Bahçeli grup toplantısında çok ağır bir konuşma yaptı, gazetecileri ve Sinan Ateş’in ciğeri yanık annesini tehdit etti, MHP’ye yönelik eleştirilere sert bir mukabelede bulundu.

Toplum liderlerin –dini- üzerinedir. Liderlerin üslubu, topluma yansır, onların halet-i ruhiyelerini etkiler. Vur deyince öldür diye anlaşılır. Böyle bir toplumda kavga ve gerilim eksik olmaz.

Bahçeli’nin iddia ettiği gibi Ateş cinayetinden dolayı MHP’nin kurumsal kimliğini suçlayan kimse yok, tam aksine gazeteciler de Sinan Ateş’in ailesi de bu konuda son derece dikkatli davranıyorlar. Eleştirilerini MHP içinde yuvalanmış küçük bir çıkar grubuna yöneltiyorlar. Kimse evladını, eşini veya kardeşini kaybetmiş bu insanlardan susmalarını, katil veya katilleri alkışlamalarını bekleyemez.

Ortada menfur bir cinayet var, torbacılara öldürtülmüş bir Ülkü Ocakları Genel Başkanı var. Bu davaya sahip çıkmak her gerçek ülkücünün namus borcudur. Bu olayı aydınlatmak, gerçek faillerin ceza almasını sağlamak yeni cinayetleri engellemenin biricik yoludur.

Doğru olan, Bahçeli’nin Ateş’in cenazesine sahip çıkıp, bu işe bulaşanların ceza alması için gayret göstermesiydi. Tam tersini yaparak MHP’yi töhmet altına soktu, birkaç muhteris çıkarcı için MHP’nin kurumsal kimliğini feda etti.

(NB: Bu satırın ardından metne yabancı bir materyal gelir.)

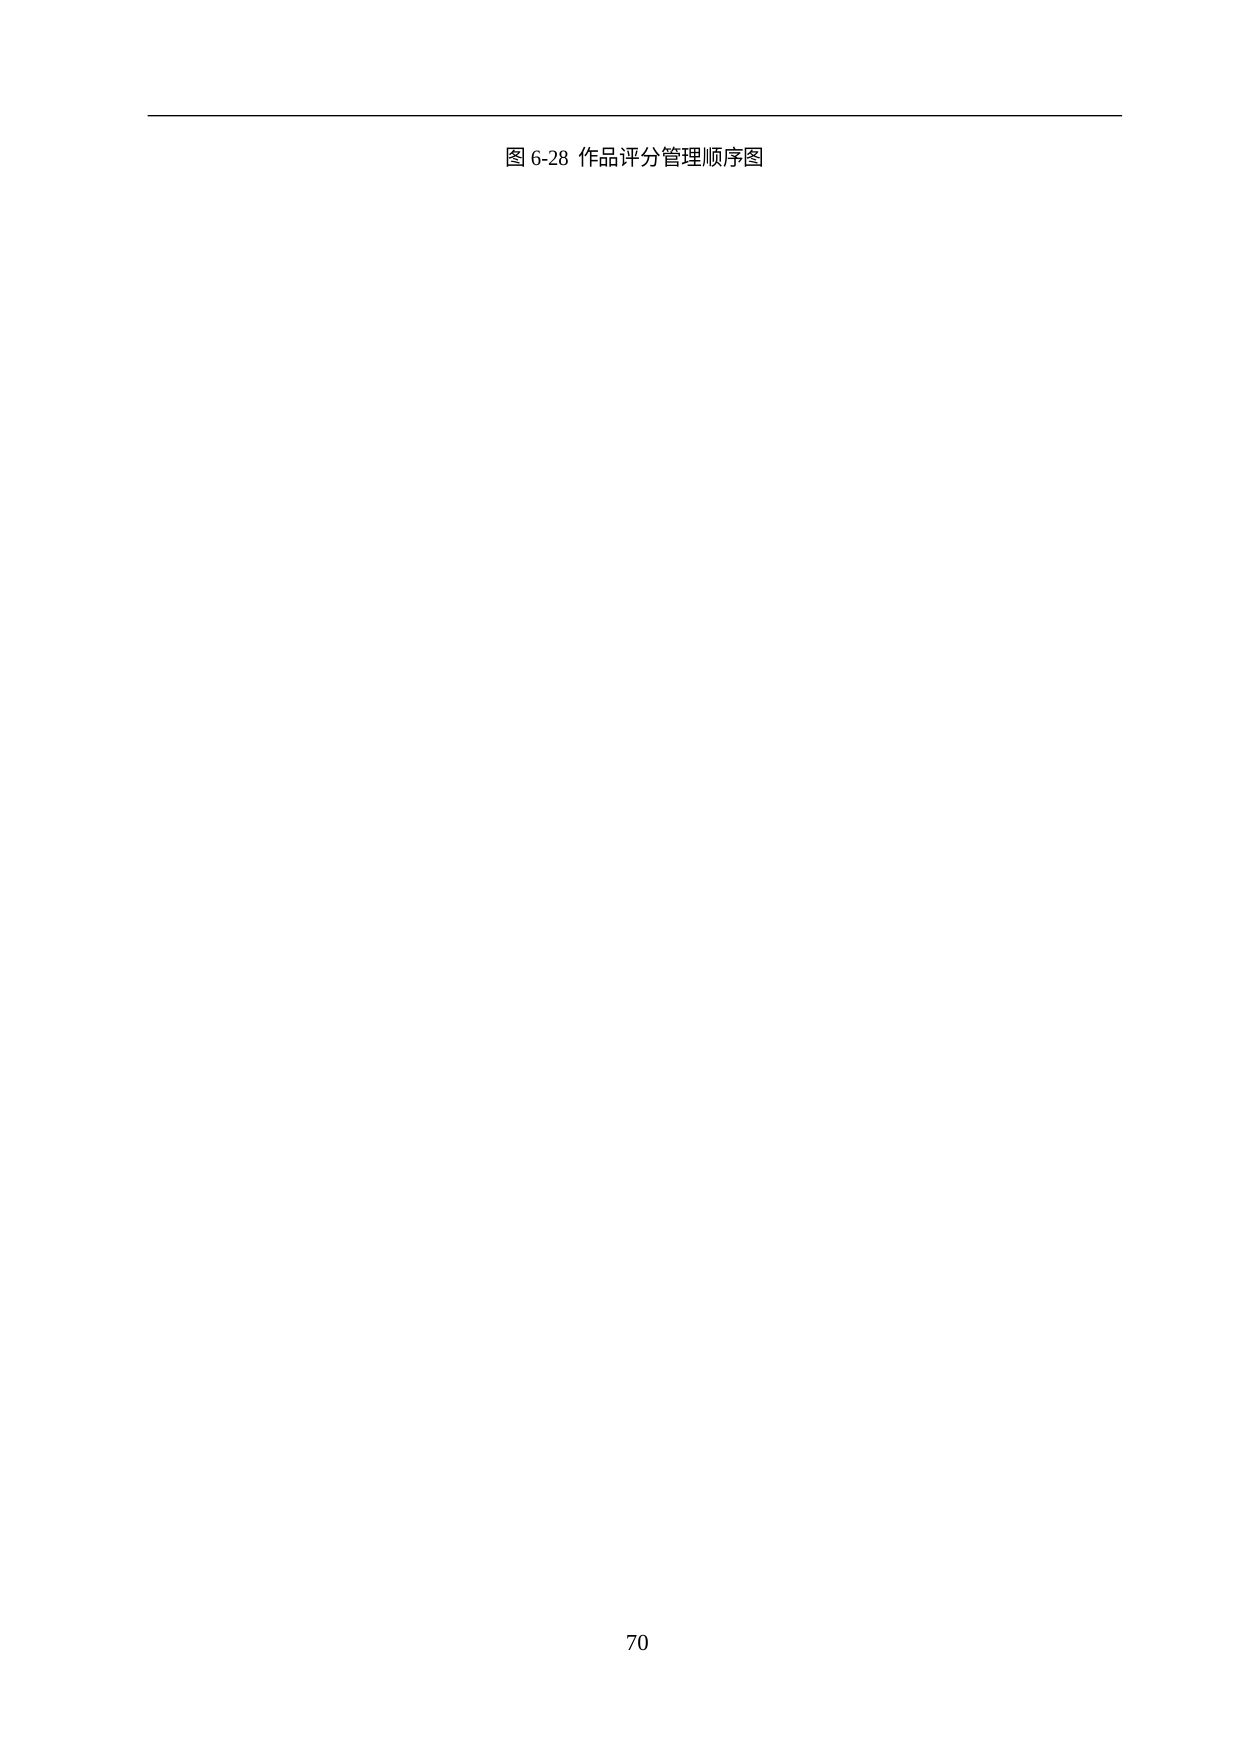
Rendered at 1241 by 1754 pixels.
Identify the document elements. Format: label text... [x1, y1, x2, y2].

text 图 6-28 作品评分管理顺序图 [425, 139, 845, 171]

Eleştirilerin MHP’nin içine yönelmesinin nedeni MHP karşıtlığı değil, olaya karışan araç ve kişilerin MHP ve Ülkü Ocakları ile ilişkisidir. Olayda kullanılan araçlardan biri MHP adına kayıtlı, Ülkü Ocakları tarafından kullanılan bir araç. Bu araçla ilgili soruların cevabının elbette MHP yöneticilerinden beklenmesi gerekir.

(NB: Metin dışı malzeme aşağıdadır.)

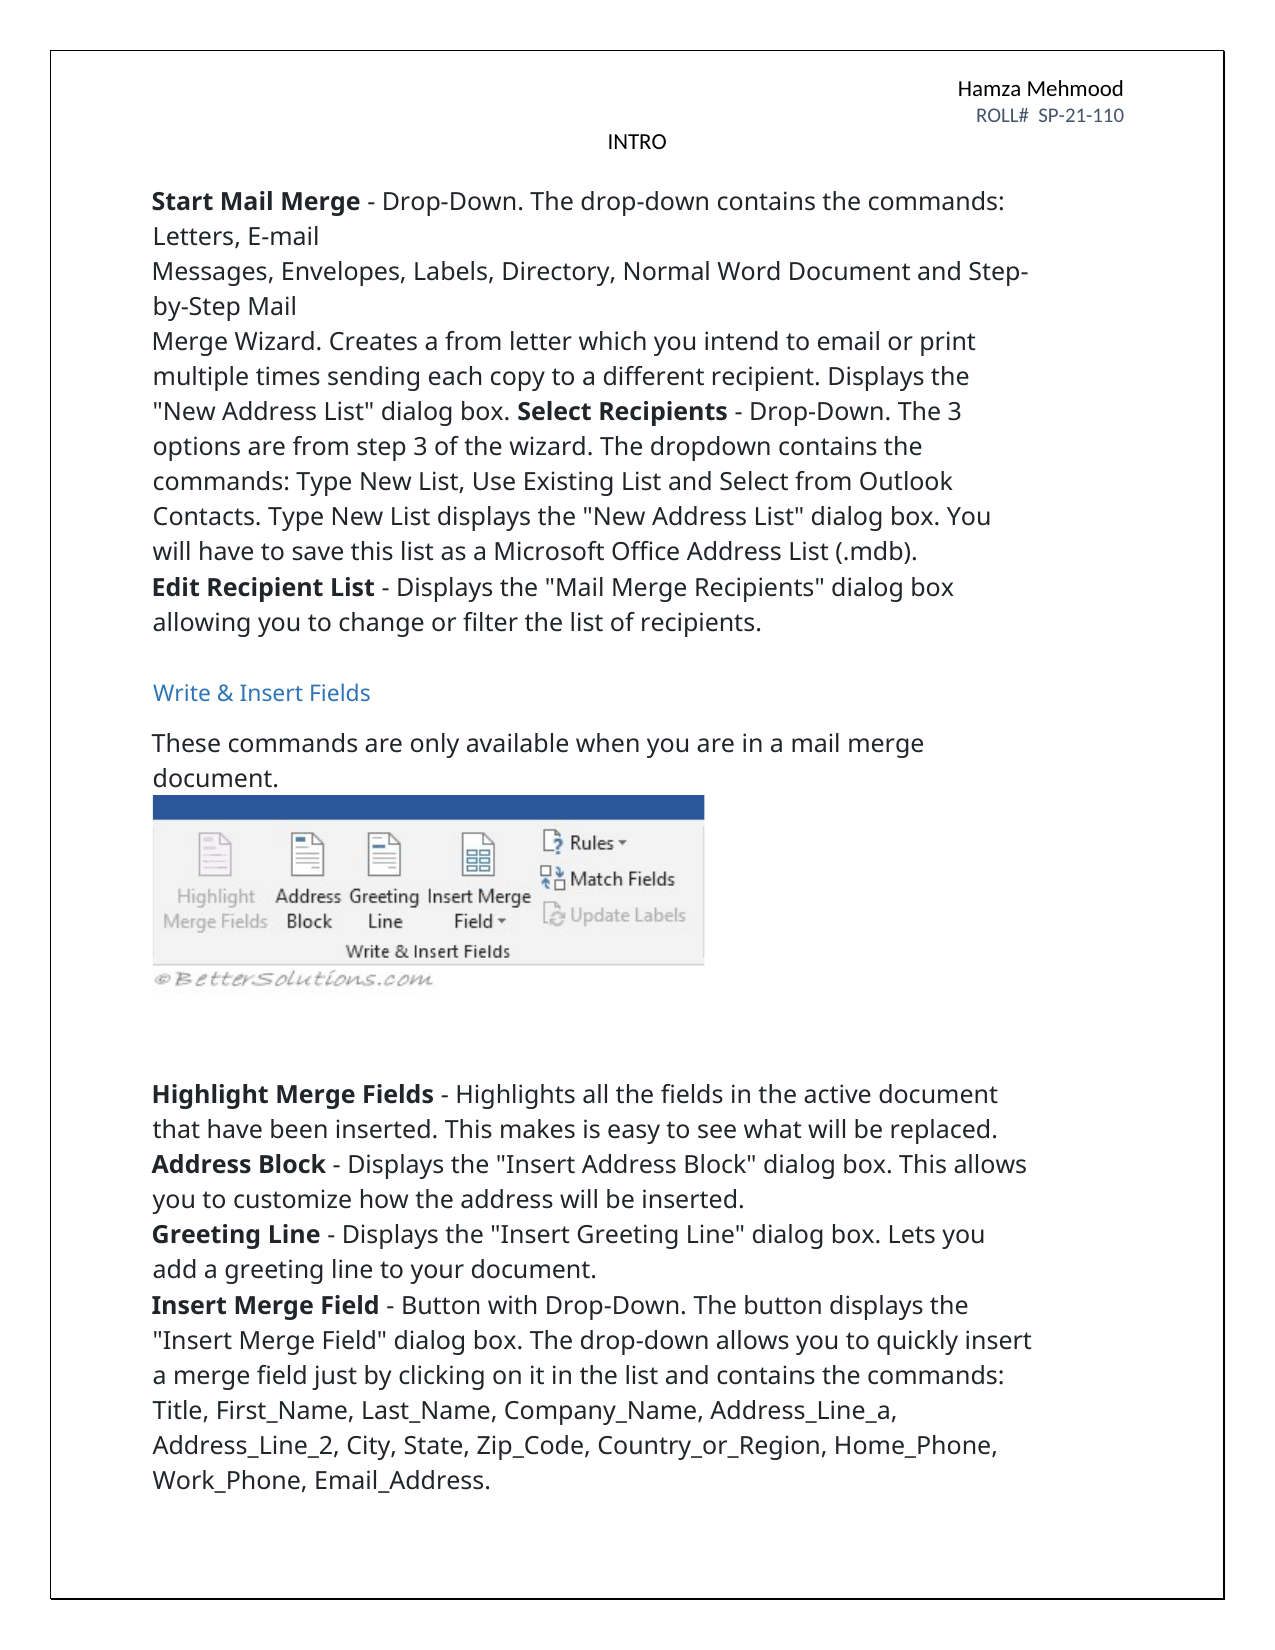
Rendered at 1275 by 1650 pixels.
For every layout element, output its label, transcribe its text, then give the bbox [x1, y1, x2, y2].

text Address Block - Displays the "Insert Address Block" dialog box. This allows you to customize how the address will be inserted. [151, 1147, 1033, 1216]
text Merge Wizard. Creates a from letter which you intend to email or print multiple times sending each copy to a different recipient. Displays the "New Address List" dialog box. Select Recipients - Drop-Down. The 3 options are from step 3 of the wizard. The dropdown contains the commands: Type New List, Use Existing List and Select from Outlook Contacts. Type New List displays the "New Address List" dialog box. You will have to save this list as a Microsoft Office Address List (.mdb). [151, 324, 1033, 568]
text Edit Recipient List - Displays the "Mail Merge Recipients" dialog box allowing you to change or filter the list of recipients. [151, 569, 1033, 638]
text Highlight Merge Fields - Highlights all the fields in the active document that have been inserted. This makes is easy to see what will be replaced. [151, 1076, 1033, 1146]
text Start Mail Merge - Drop-Down. The drop-down contains the commands: Letters, E-mail [151, 183, 1033, 252]
text Insert Merge Field - Button with Drop-Down. The button displays the "Insert Merge Field" dialog box. The drop-down allows you to quickly insert a merge field just by clicking on it in the list and contains the commands: Title, First_Name, Last_Name, Company_Name, Address_Line_a, Address_Line_2, City, State, Zip_Code, Country_or_Region, Home_Phone, Work_Phone, Email_Address. [151, 1287, 1033, 1496]
picture [152, 795, 705, 994]
subtitle Write & Insert Fields [153, 677, 1124, 708]
text Greeting Line - Displays the "Insert Greeting Line" dialog box. Lets you add a greeting line to your document. [151, 1217, 1033, 1286]
text These commands are only available when you are in a mail merge document. [151, 725, 1033, 794]
text Messages, Envelopes, Labels, Directory, Normal Word Document and Step-by-Step Mail [151, 253, 1033, 323]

Bahçeli grup konuşmasından sonra, yeni yasama döneminin resepsiyonuna katıldı. Orada karşılaştığı Özgür Özel’e “ konuşmamdan dolayı umarım alınmıyorsunuz, o sözleri siyaseten söyledim” dedi. Bahçeli, grup konuşmasında ağır sözlerle CHP’ye de yüklenmişti. O sözleri siyaseten söyledim demek, tabanımı kandırıyorum, onların gazını alıyorum, üzerinize almayın demektir. Fakat tabanda bu sert sözlerin düşmanlık ürettiğini, toplumu ortadan ikiye böldüğünü görmüyor. Oysa milliyetçilik bir bütünleştirme doktrinidir. Siyasi mülahazalarla toplumda bölünmeye, hasımlaşmaya neden olacak bir dil kullanmak milliyetçilik değildir.

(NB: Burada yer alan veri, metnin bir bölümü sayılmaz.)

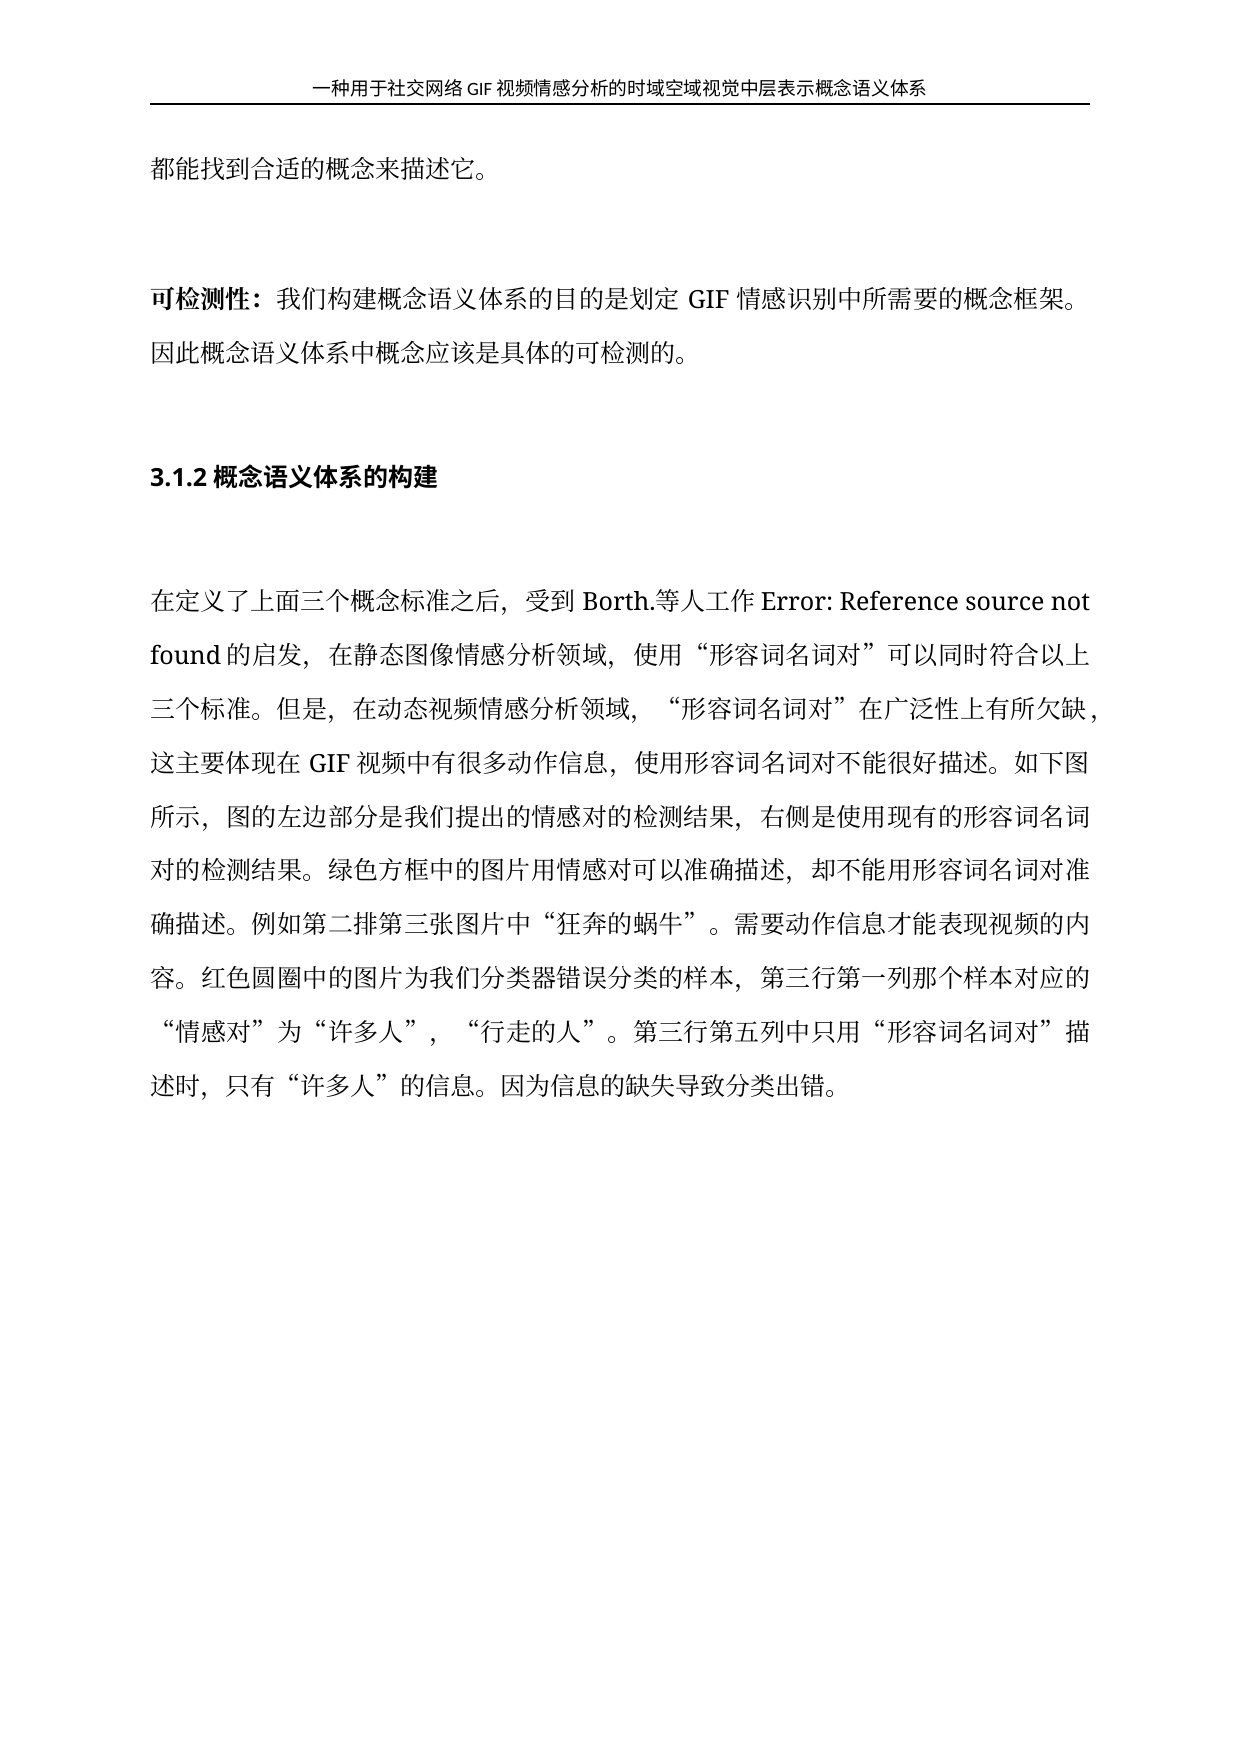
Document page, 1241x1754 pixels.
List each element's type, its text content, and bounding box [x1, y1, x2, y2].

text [150, 150, 1090, 186]
text 可检测性：我们构建概念语义体系的目的是划定 GIF 情感识别中所需要的概念框架。因此概念语义体系中概念应该是具体的可检测的。 [150, 280, 1090, 370]
text 3.1.2 概念语义体系的构建 [150, 457, 1090, 494]
text 在定义了上面三个概念标准之后，受到 Borth.等人工作[37]的启发，在静态图像情感分析领域，使用“形容词名词对”可以同时符合以上三个标准。但是，在动态视频情感分析领域，“形容词名词对”在广泛性上有所欠缺，这主要体现在 GIF视频中有很多动作信息，使用形容词名词对不能很好描述。如下图所示，图的左边部分是我们提出的情感对的检测结果，右侧是使用现有的形容词名词对的检测结果。绿色方框中的图片用情感对可以准确描述，却不能用形容词名词对准确描述。例如第二排第三张图片中“狂奔的蜗牛”。需要动作信息才能表现视频的内容。红色圆圈中的图片为我们分类器错误分类的样本，第三行第一列那个样本对应的“情感对”为“许多人”，“行走的人”。第三行第五列中只用“形容词名词对”描述时，只有“许多人”的信息。因为信息的缺失导致分类出错。 [150, 581, 1090, 1102]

Daha ilginci ve ibret verici olanı ise Sinan Ateş’in annesini ve gazetecileri tehdit eden Bahçeli’nin gidip DEM partili vekillerle tokalaşmasıydı. Siyasette yumuşama, kavgaları sonlandırma iyidir. Lakin,  çocuğunun kanı yerde kalmasın diyen bir anneyi ve bir cinayetin aydınlanmasını isteyen gazetecileri tehdit edip, düne kadar her konuşmada  kapatılması için propaganda yaptığı bir partinin vekillerine el uzatmak bir çelişkidir. Rahmetli Ateş’in ailesinin bu DEM Partililer kadarda mı hatırı yoktu?

Erdoğan’ın hedefi, –ölünceye kadar- ülkeyi yönetmek. Bahçeli’nin hedefi, ölünceye kadar MHP’nin başında kalmak. DEM Partinin hedefi ise ilk aşamada –Kürtçeyi- resmi dil haline getirip önce ülkeyi dilsel olarak parçalamak. Yeni bir anayasa, ancak DEM Partinin Cumhur İttifakının arkasına takılması ile mümkün. Bu kucaklaşmaların, tokalaşmaların hangi maksada matuf olduğunu önümüzdeki günlerde göreceğiz. Aslında herkes oynanan tiyatroyu görüyor ama çıkarları öyle gerektirdiği için susuyor. G.Orwelin ifadesiyle(mevcut siyasetçilerden hiç birini kast etmeden, genel bir değerlendirme olarak) “Rüşvetçi politikacıları, düzenbazları, hırsızları ve hainleri seçen halk kurban değil, suç ortağıdır.”